*TASK DETAILS*. Pull out every line of the data that contains the string "equal", copying each such line in full. Matching is case-sensitive.

*SUPPLIED DATA*.
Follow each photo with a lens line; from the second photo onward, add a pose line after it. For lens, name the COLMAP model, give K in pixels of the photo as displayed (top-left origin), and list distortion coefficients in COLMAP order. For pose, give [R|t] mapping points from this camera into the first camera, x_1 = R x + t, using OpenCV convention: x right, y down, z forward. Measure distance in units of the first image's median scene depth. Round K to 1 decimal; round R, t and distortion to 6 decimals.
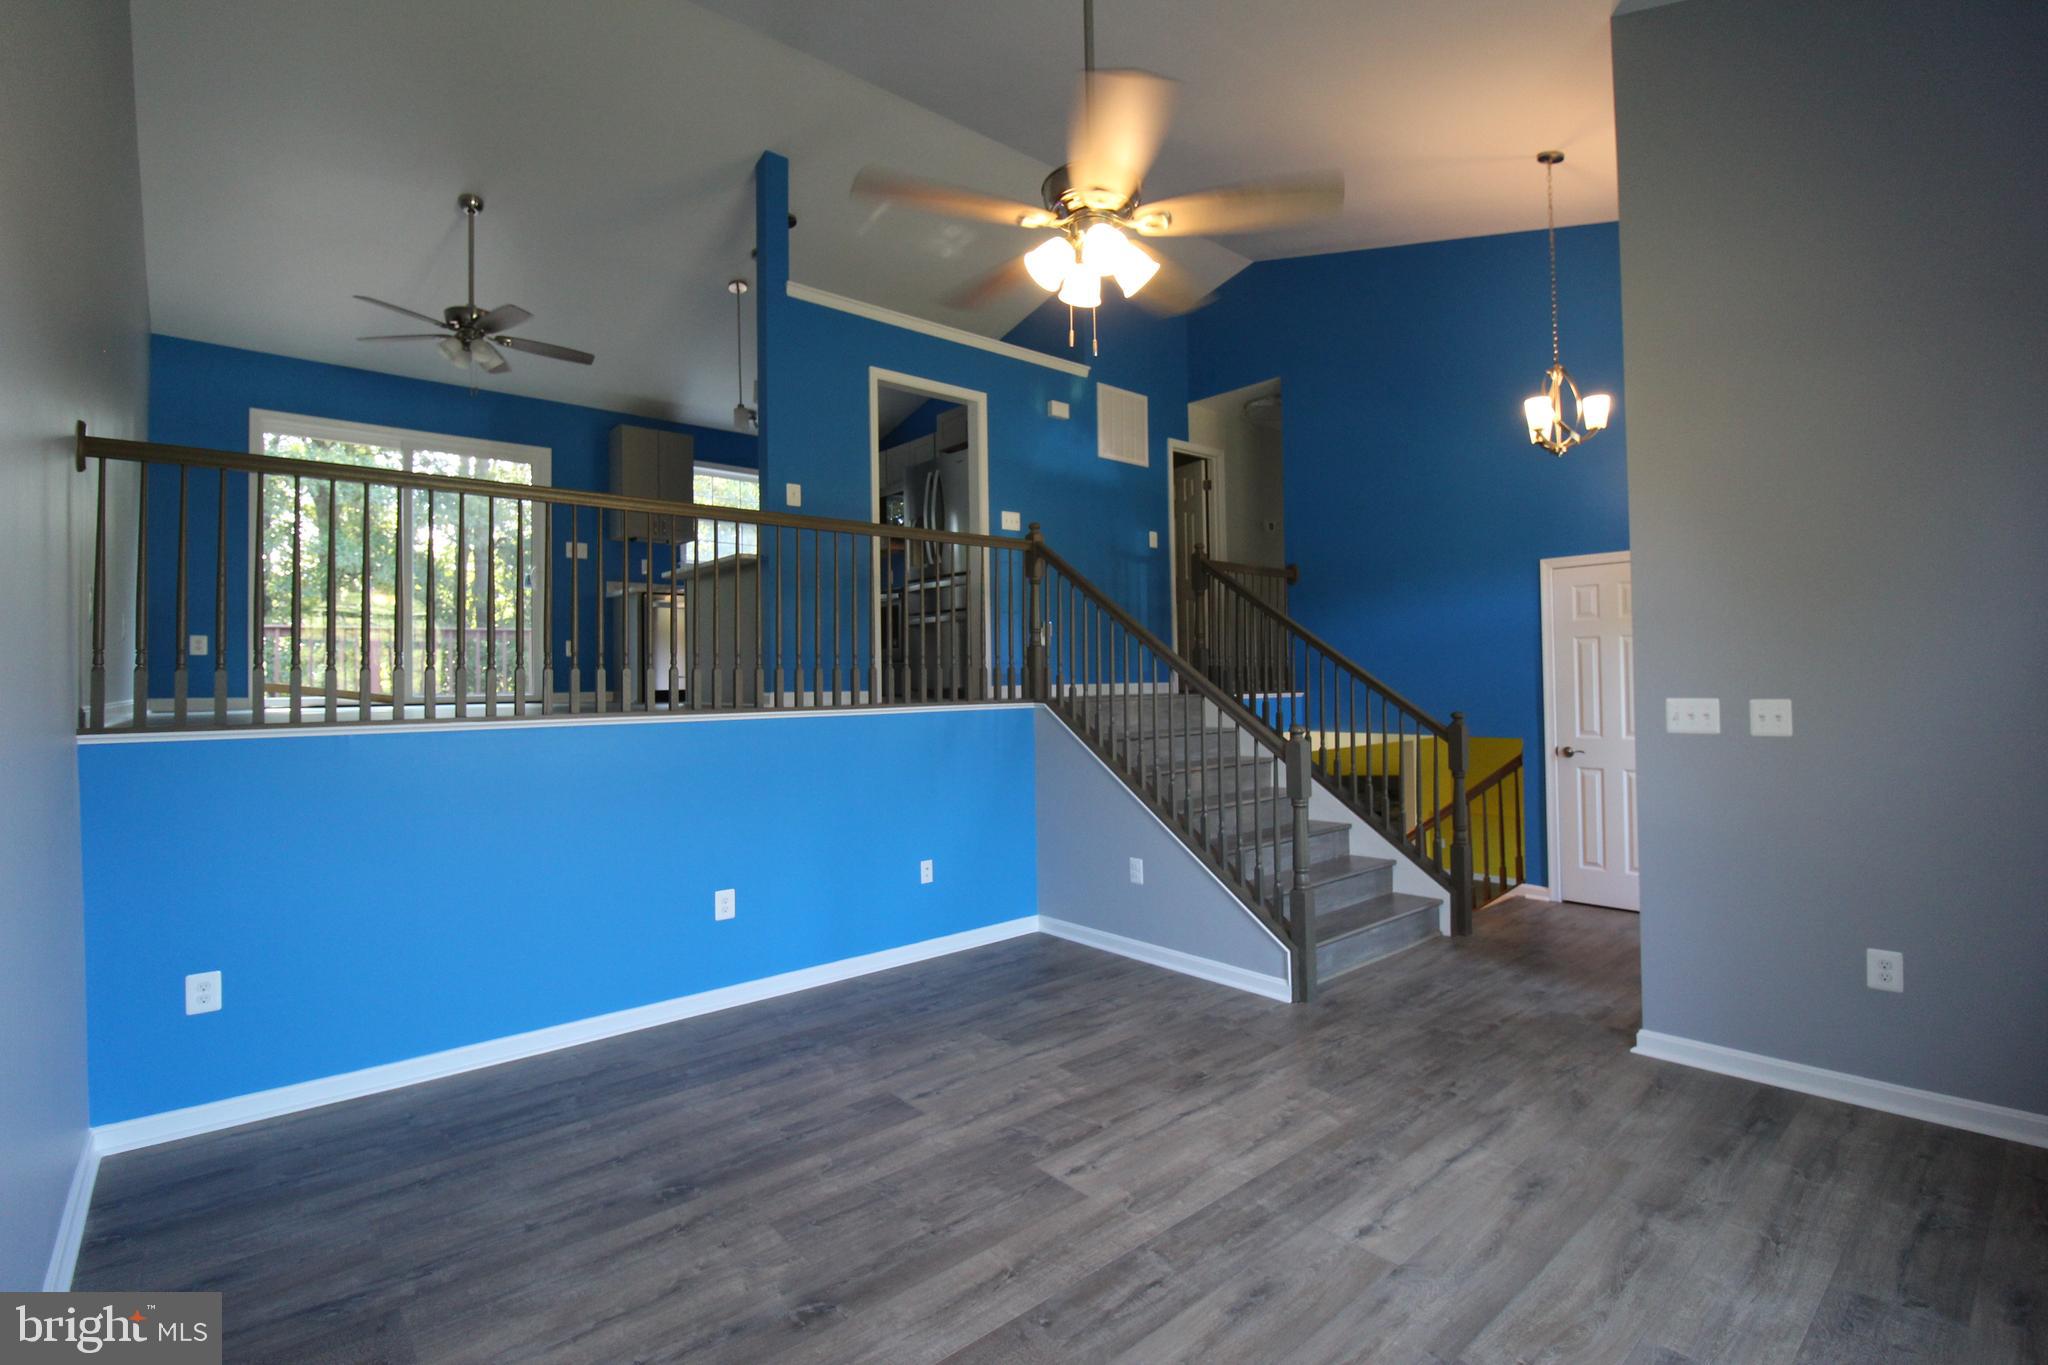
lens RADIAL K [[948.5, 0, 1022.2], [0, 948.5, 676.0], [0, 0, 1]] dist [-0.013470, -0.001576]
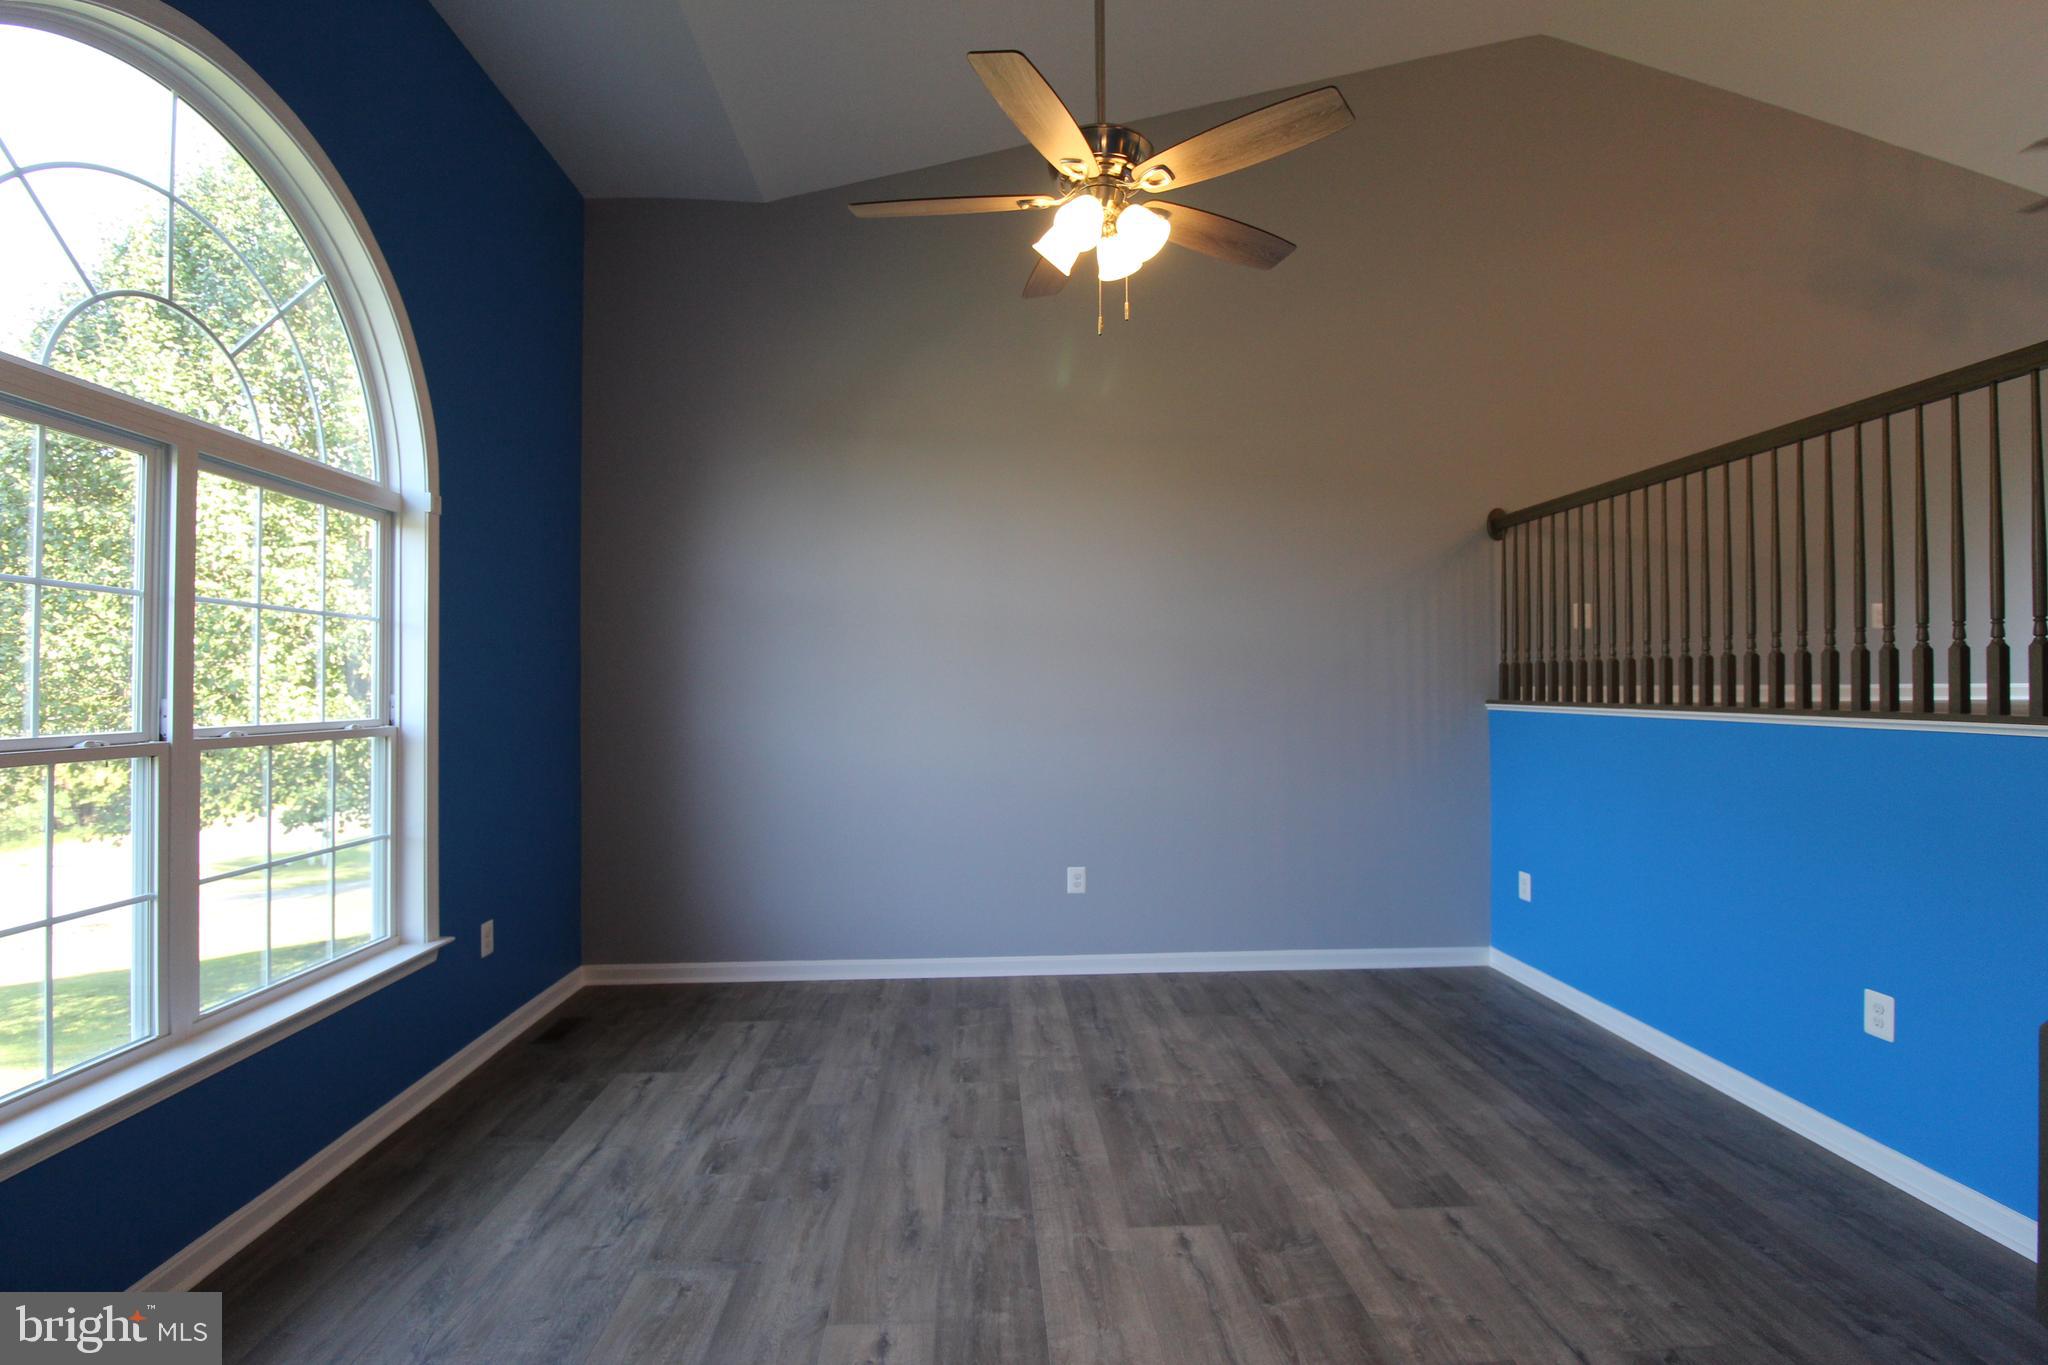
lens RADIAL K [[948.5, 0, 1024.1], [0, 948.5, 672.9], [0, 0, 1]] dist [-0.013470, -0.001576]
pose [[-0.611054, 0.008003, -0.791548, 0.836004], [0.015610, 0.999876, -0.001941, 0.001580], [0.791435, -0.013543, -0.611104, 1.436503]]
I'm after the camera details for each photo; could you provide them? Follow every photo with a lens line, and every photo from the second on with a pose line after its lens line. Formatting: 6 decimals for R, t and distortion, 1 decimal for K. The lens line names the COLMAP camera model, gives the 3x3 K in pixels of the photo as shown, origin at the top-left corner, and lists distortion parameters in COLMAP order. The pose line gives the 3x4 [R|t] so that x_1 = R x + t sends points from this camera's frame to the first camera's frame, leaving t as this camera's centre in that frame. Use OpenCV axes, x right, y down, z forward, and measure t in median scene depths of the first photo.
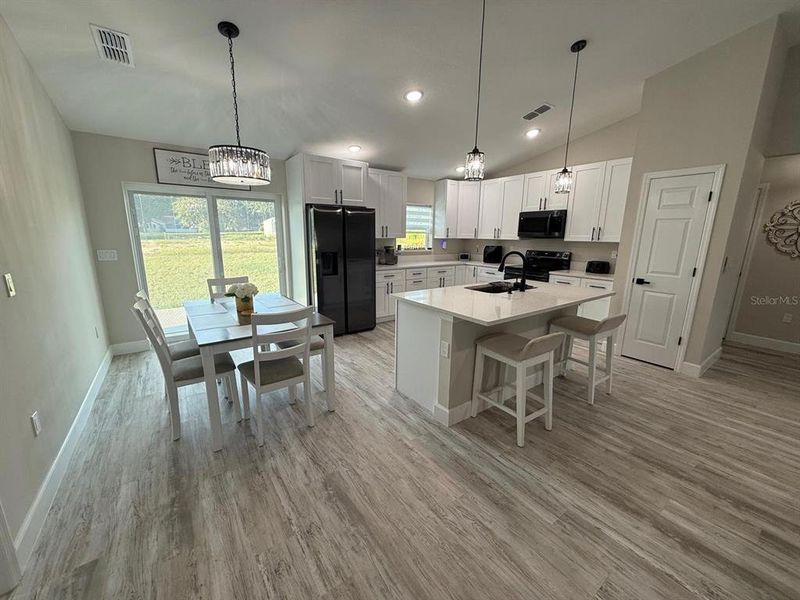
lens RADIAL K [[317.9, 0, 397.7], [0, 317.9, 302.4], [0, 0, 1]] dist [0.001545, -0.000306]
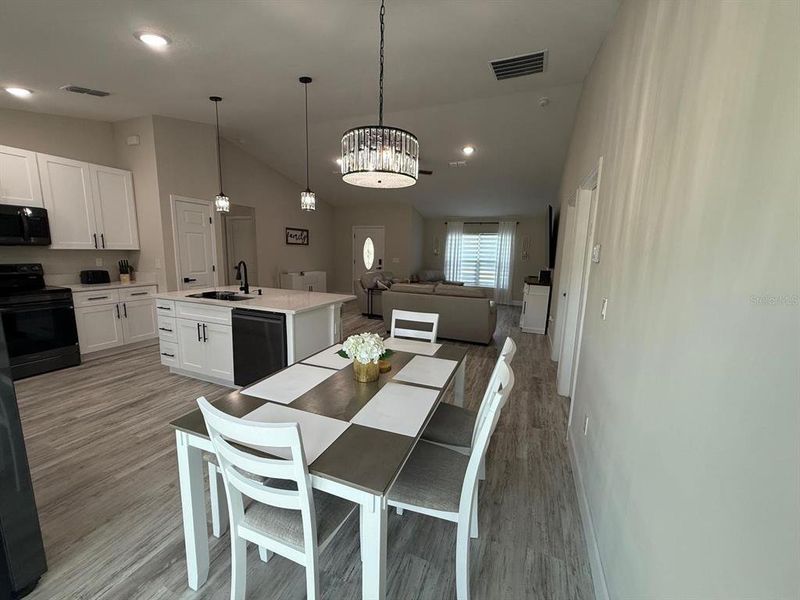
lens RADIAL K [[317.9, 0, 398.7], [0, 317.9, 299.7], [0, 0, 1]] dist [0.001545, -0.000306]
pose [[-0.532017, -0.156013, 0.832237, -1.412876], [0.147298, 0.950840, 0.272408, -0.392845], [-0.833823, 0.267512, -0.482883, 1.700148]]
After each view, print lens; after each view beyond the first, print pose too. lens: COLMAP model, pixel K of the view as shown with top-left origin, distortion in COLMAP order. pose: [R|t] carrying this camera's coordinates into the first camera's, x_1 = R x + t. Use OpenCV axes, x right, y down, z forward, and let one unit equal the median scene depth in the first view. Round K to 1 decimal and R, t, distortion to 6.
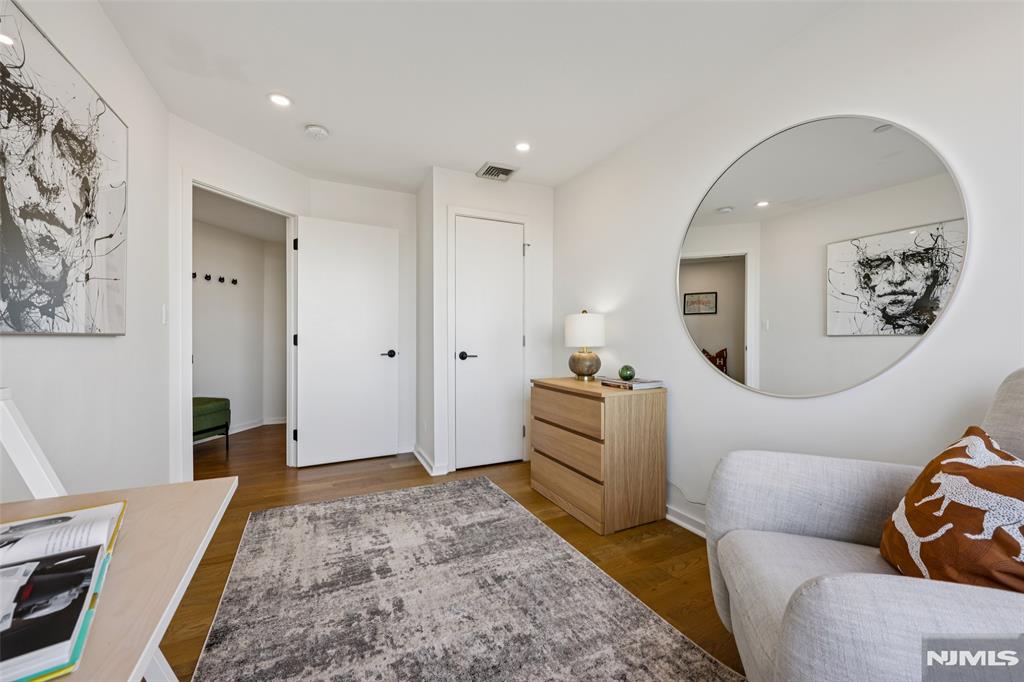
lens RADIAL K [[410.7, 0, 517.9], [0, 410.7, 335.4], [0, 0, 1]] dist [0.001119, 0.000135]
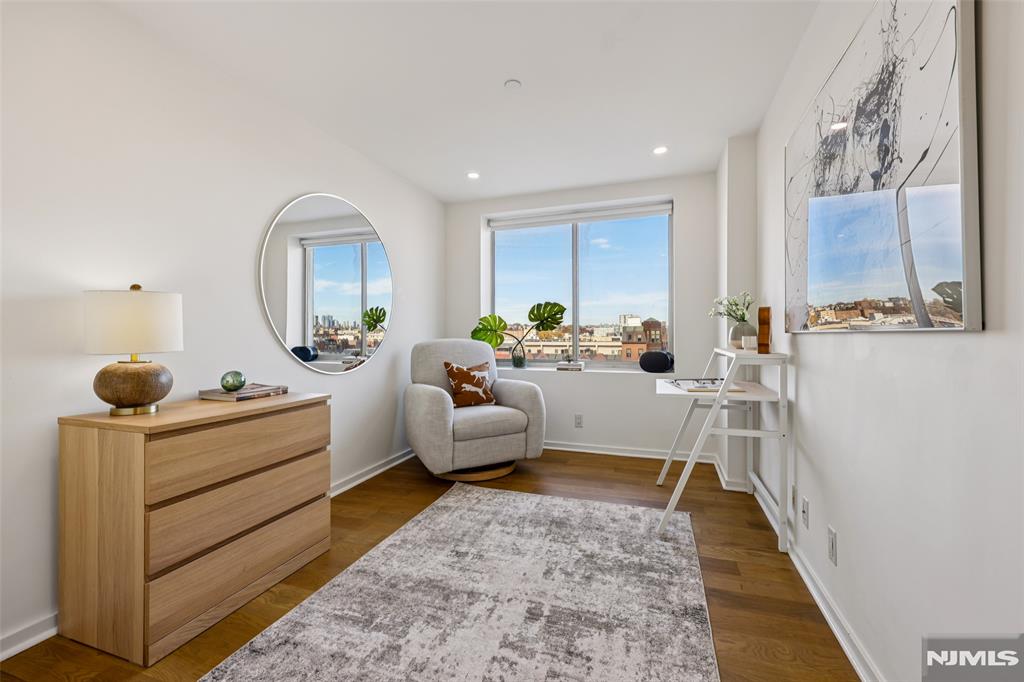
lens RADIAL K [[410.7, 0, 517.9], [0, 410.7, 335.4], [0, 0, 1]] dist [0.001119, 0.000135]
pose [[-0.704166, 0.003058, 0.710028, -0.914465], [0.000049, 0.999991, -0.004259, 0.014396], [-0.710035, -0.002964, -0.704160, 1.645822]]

*WRITTEN RESPONSE*.
After each view, print lens; after each view beyond the first, print pose too. lens: COLMAP model, pixel K of the view as shown with top-left origin, distortion in COLMAP order. pose: [R|t] carrying this camera's coordinates into the first camera's, x_1 = R x + t. Use OpenCV axes, x right, y down, z forward, and let one unit equal the median scene depth in the first view. Round K to 1 decimal and R, t, distortion to 6.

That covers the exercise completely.